Parmi les corps de Maillard, l’acrylamide est formée lors de la cuisson forte d’aliments riches en amidon et contenant de l’asparagine. L’acrylamide est particulièrement présente dans les chips et les céréales du petit déjeuner, les poudres de café, de chicorée, et tous les aliments fortement grillés ou cuits à plus de 120°C. Son pouvoir cancérigène et toxique pour les cellules de la reproduction et du système nerveux est reconnu. L’OMS la reconnait comme « présentant un risque pour la santé humaine ». Une étude publiée dans la revue « International Journal of Cancer » a montré une association positive entre un taux élevé d’acrylamide dans le sang et le développement du cancer du sein. Les teneurs demeurent malheureusement importantes dans bon nombre de produits industriels, en particulier dans les céréales du petit déjeuner (voir article à ce sujet par ici).

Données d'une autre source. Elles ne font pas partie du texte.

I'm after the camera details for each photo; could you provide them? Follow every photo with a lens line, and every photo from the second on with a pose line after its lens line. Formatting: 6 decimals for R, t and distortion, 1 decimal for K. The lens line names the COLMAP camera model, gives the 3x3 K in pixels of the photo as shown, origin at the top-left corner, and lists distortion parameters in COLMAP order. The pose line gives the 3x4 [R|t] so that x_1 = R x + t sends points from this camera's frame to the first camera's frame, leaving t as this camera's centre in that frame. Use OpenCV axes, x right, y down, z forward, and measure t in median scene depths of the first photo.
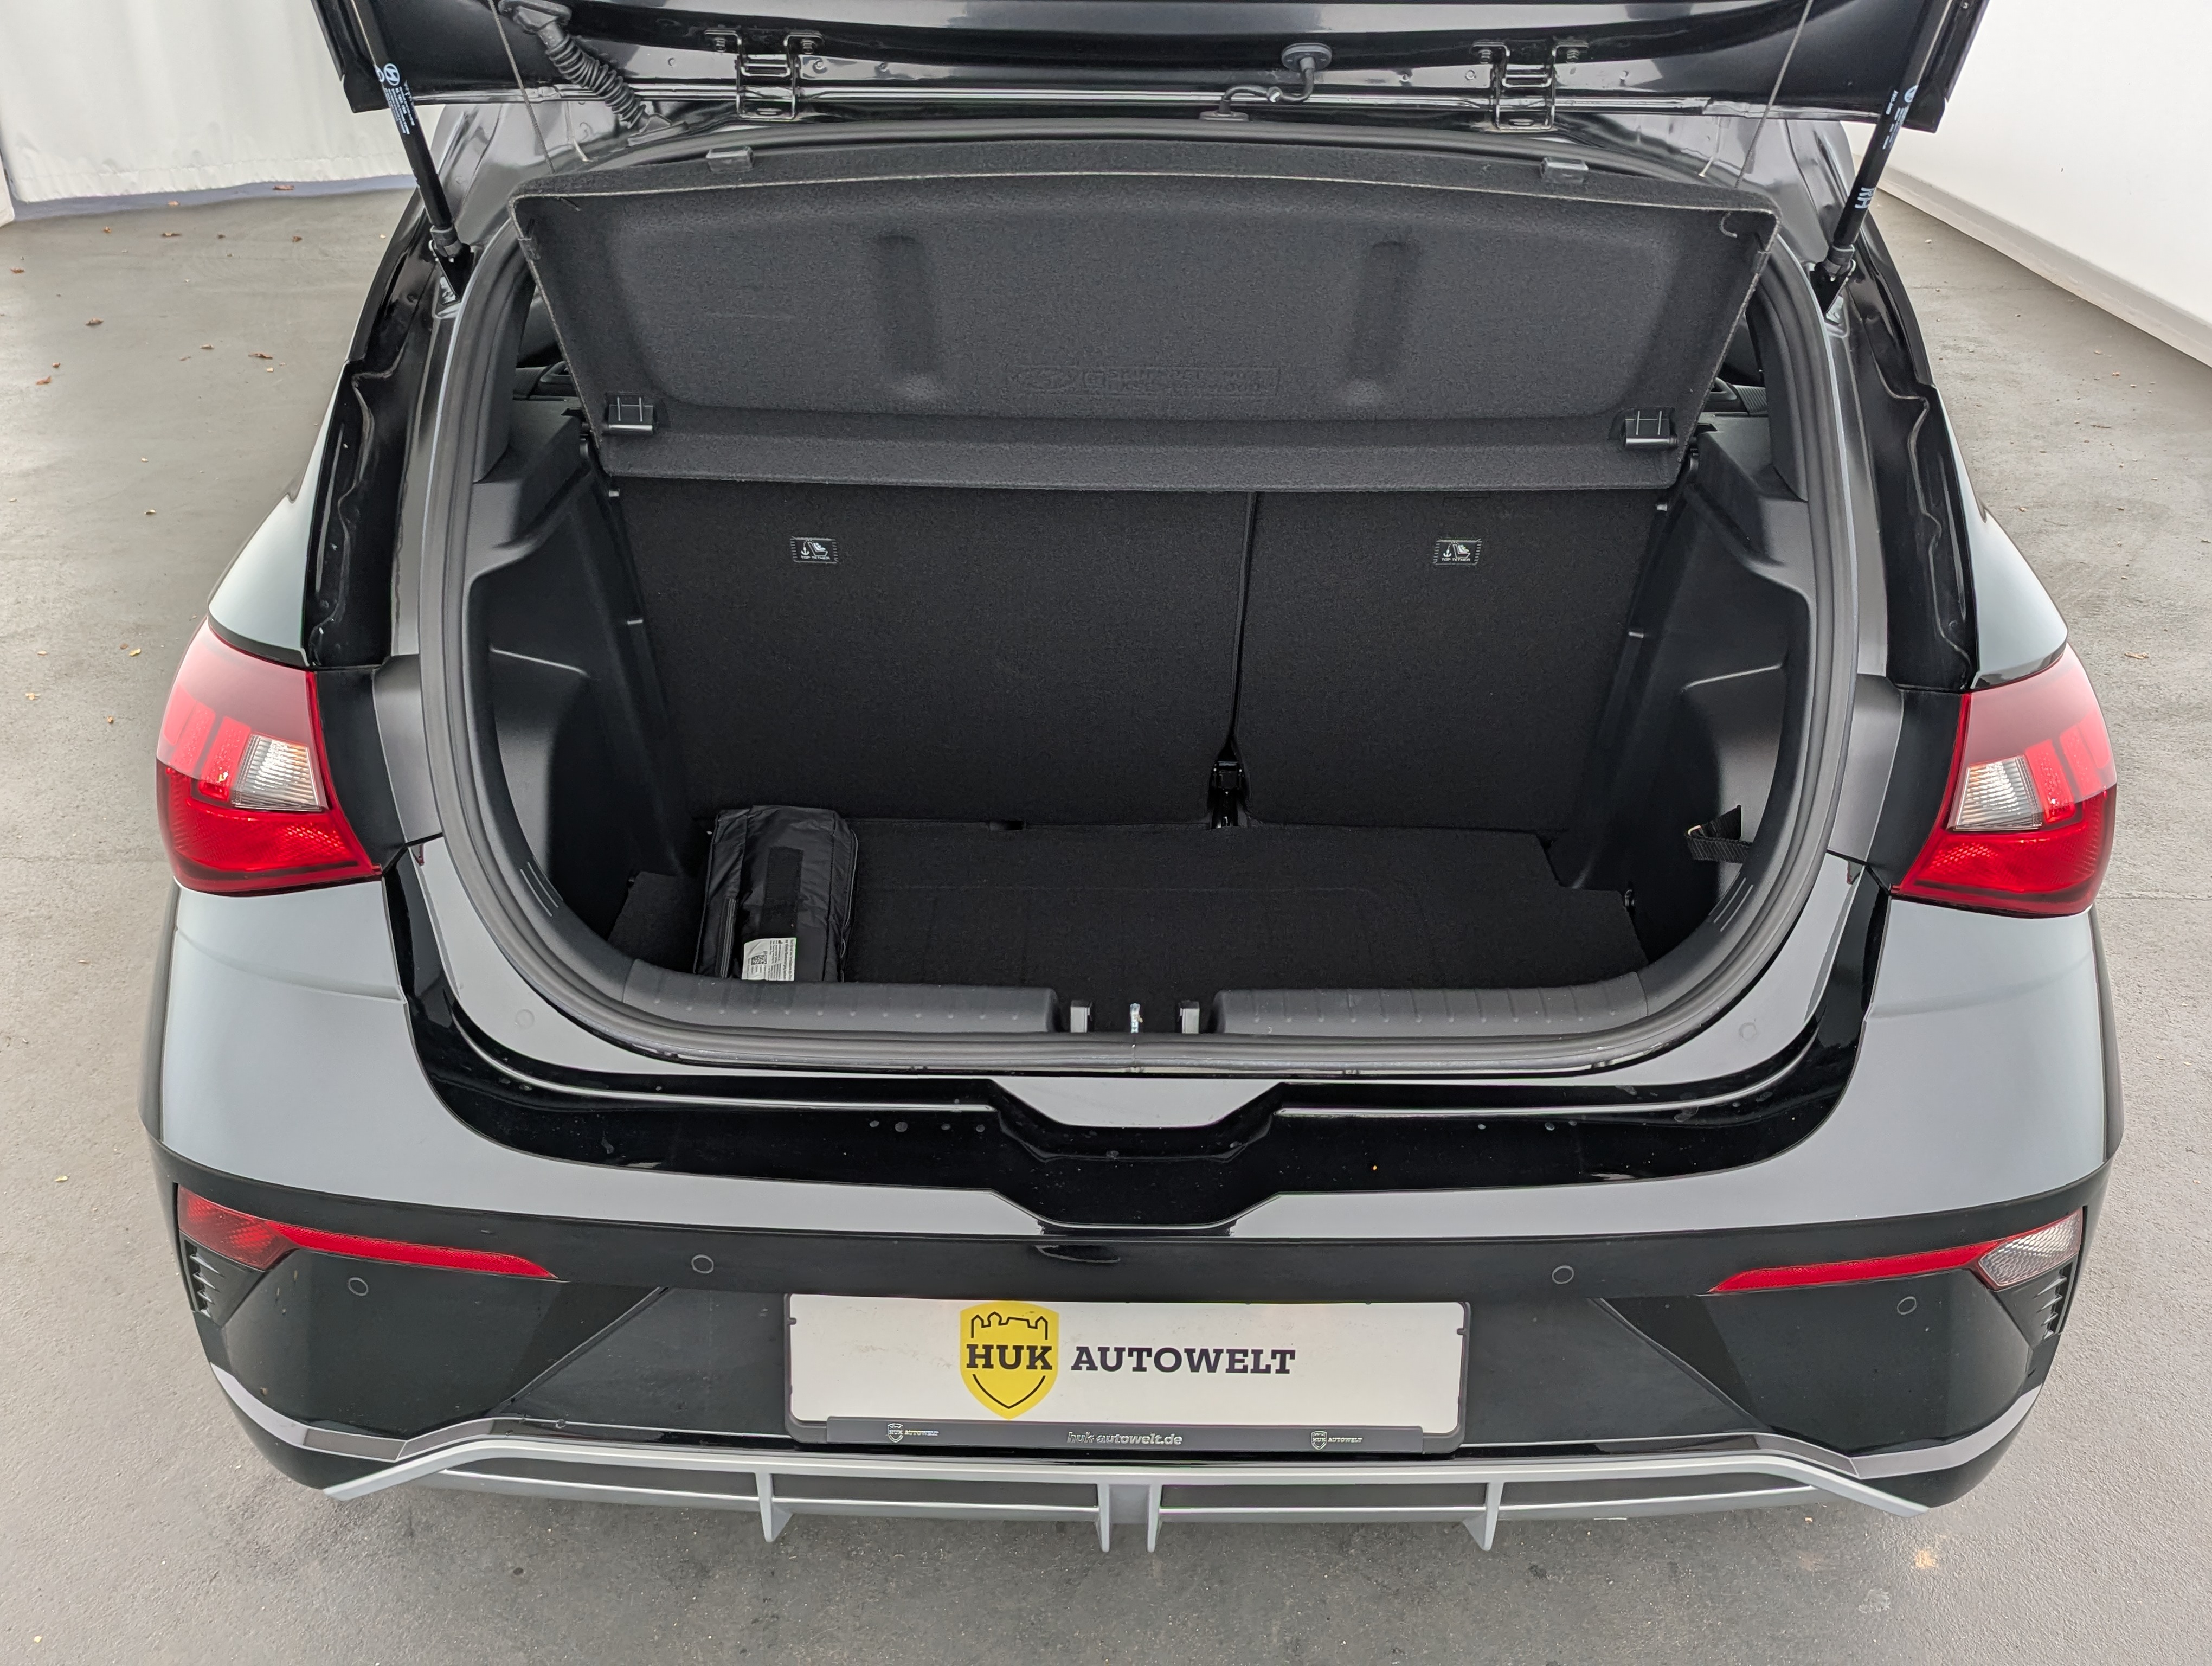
lens RADIAL K [[2083.0, 0, 1095.0], [0, 2083.0, 805.5], [0, 0, 1]] dist [0.050608, -0.010531]
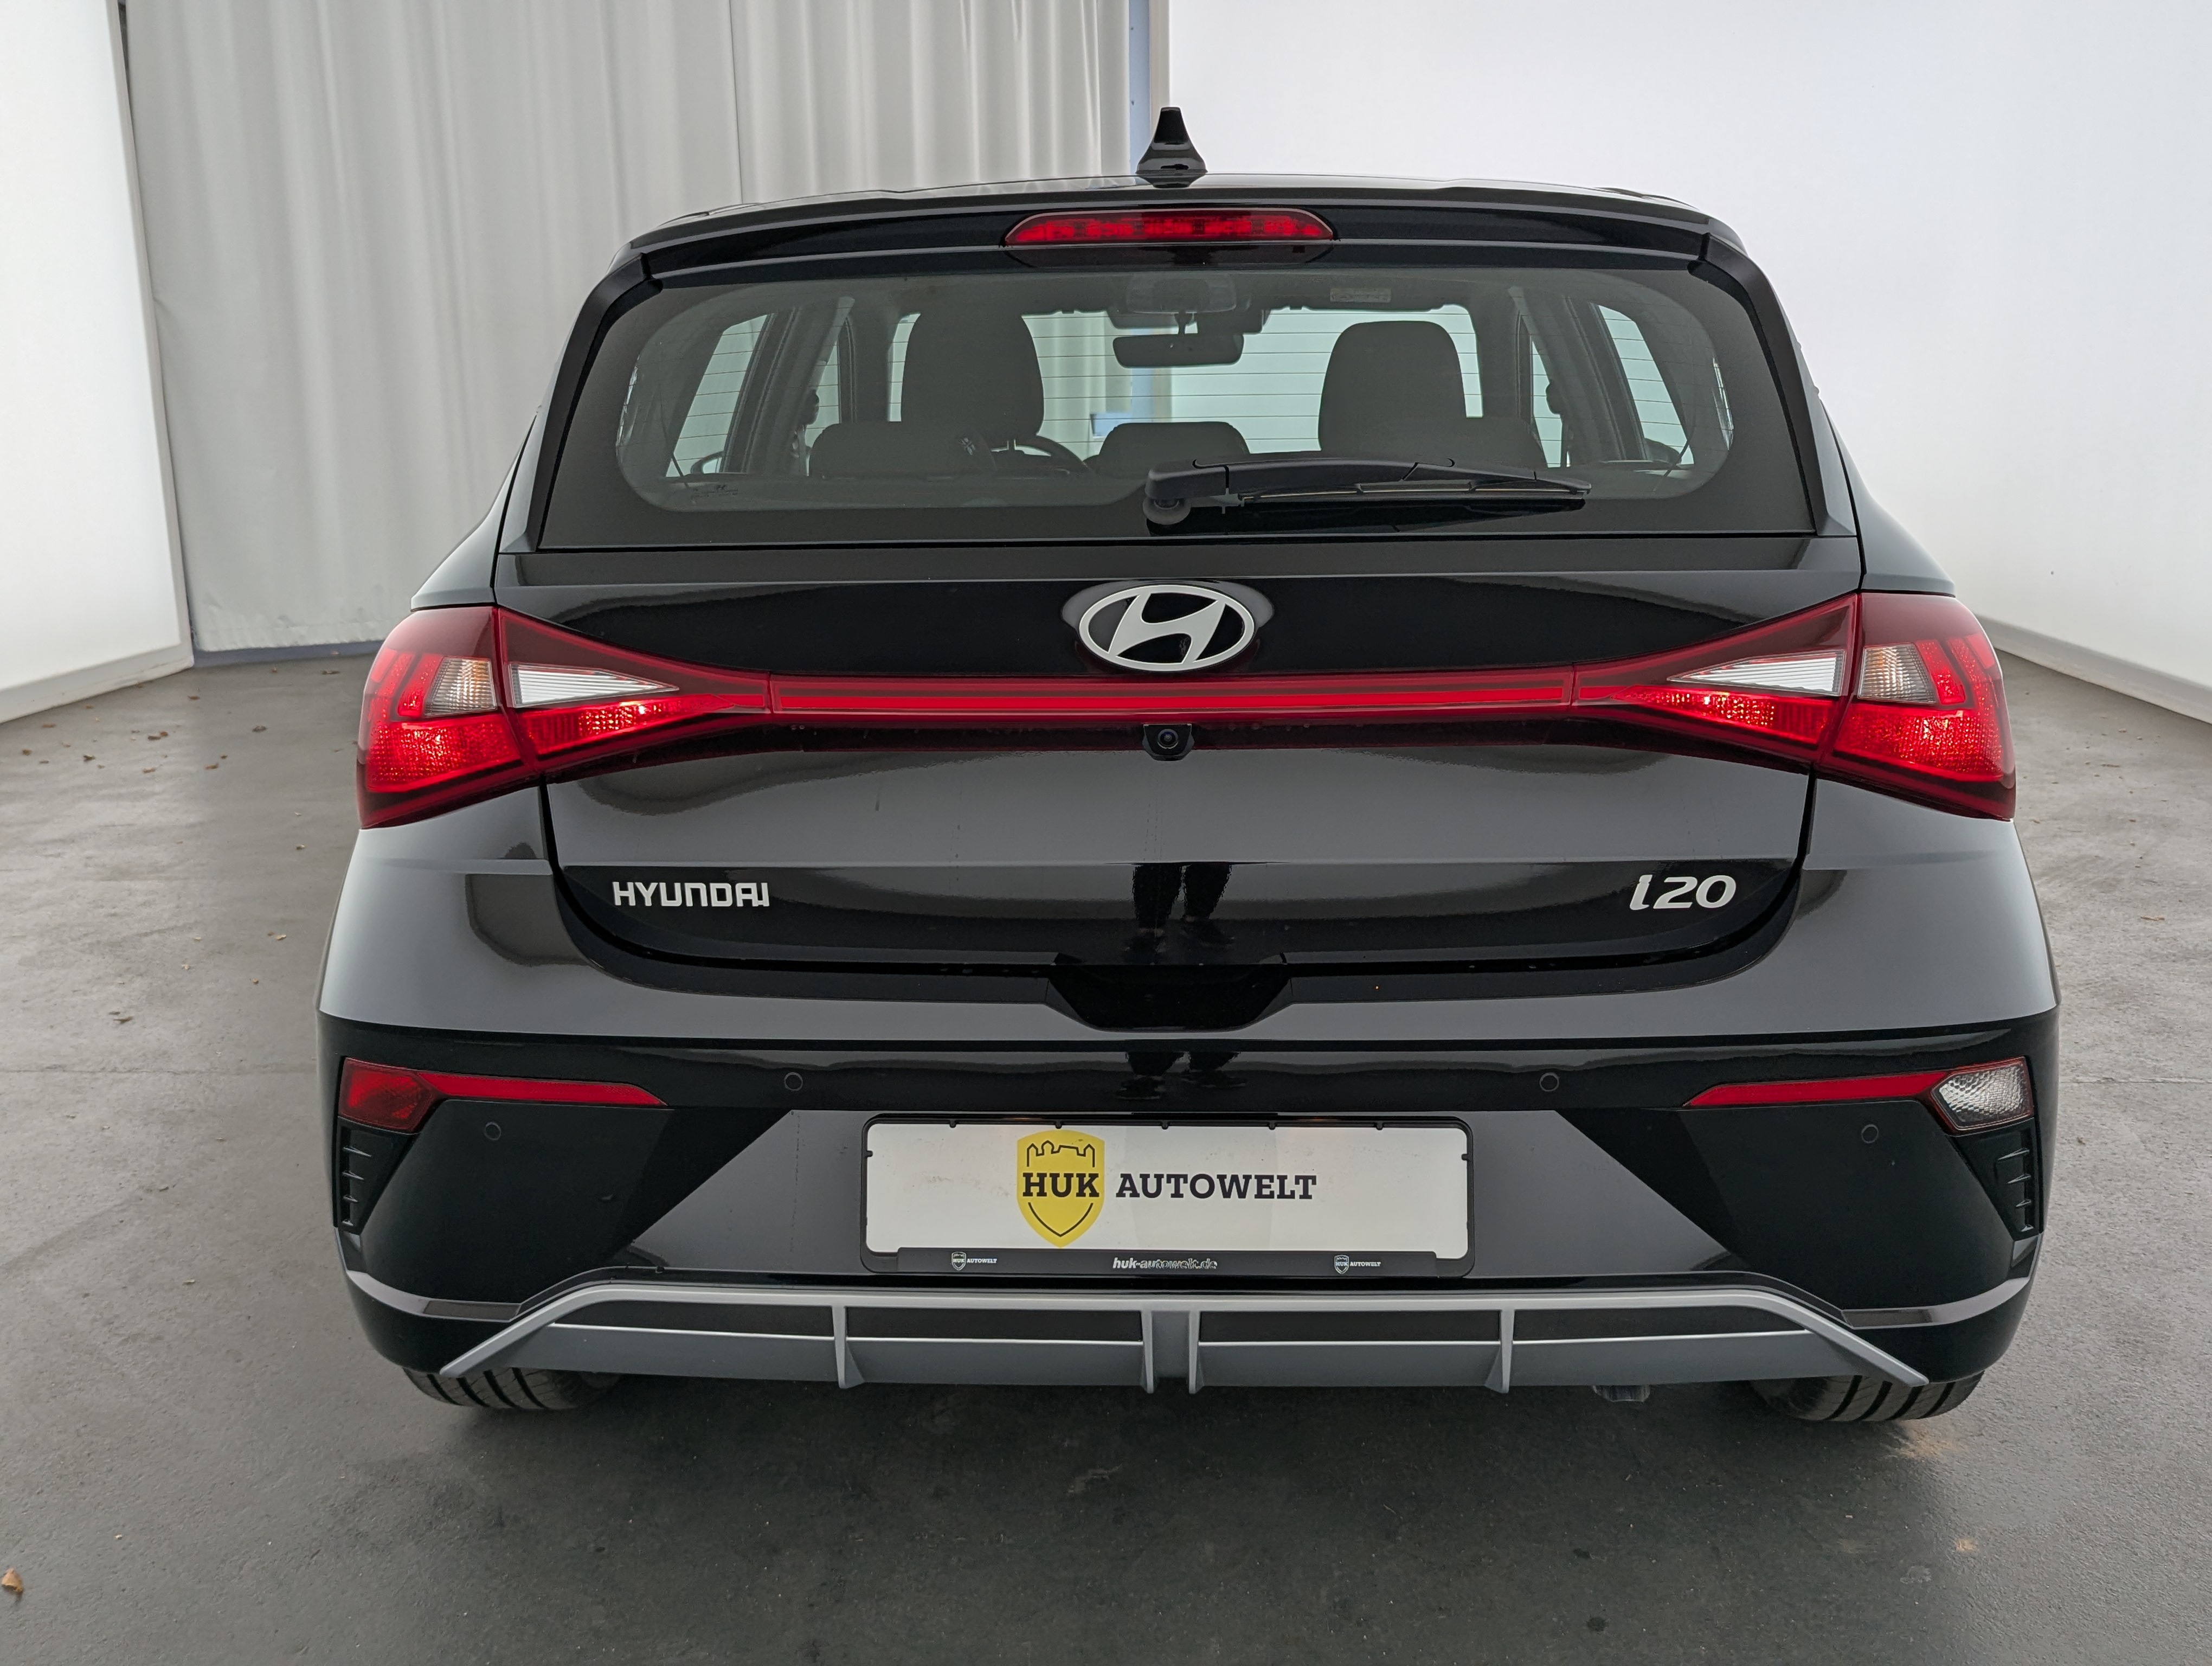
lens RADIAL K [[2111.4, 0, 1076.1], [0, 2111.4, 787.5], [0, 0, 1]] dist [0.092366, -0.106754]
pose [[0.998807, -0.014847, -0.046517, 0.023211], [0.001024, 0.958810, -0.284047, 0.381429], [0.048818, 0.283661, 0.957681, -0.148956]]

La prévention par la cuisson douce
Jusqu’à la maîtrise du feu, il n’y a que quelques milliers d’années, l’homme mangeait cru et les enzymes de la digestion et de l’absorption y étaient adaptées. L’évolution des habitudes alimentaires a été bien plus rapide que l’évolution génétique de l’espèce et la consommation de corps de Maillard en grande partie liée aux modes de cuisson est devenue majeure avec l’avènement de l’alimentation moderne, confrontant notre organisme à une certaine inadaptation entre les produits consommés et les capacités biologiques à les digérer, absorber, utiliser et éliminer.
Il est pourtant possible de préserver une alimentation goûteuse, conviviale et compatible avec les usages contemporains sans revenir à la consommation exclusive d’aliments crus. Les cuissons douces telles que pochées, au bain marie, à four doux, à la vapeur sont très bien adaptées aux programmes hypotoxiques. Les tartares et carpaccios sont parfaits … En limitant la consommation de plats cuisinés industriels, en limitant le recours aux grillades, fritures, cuissons au four à micro-ondes, en redécouvrant le goût des aliments frais et peu cuits, il est aisément possible de réduire la quantité de corps de Maillard que nous ingérant et l’impact négatif qu’ils ont sur les pathologies modernes dites « de société ».
La consommation des huiles crues, vierges et de première pression à froid, en privilégiant l’olive et le colza, complètent efficacement ces règles.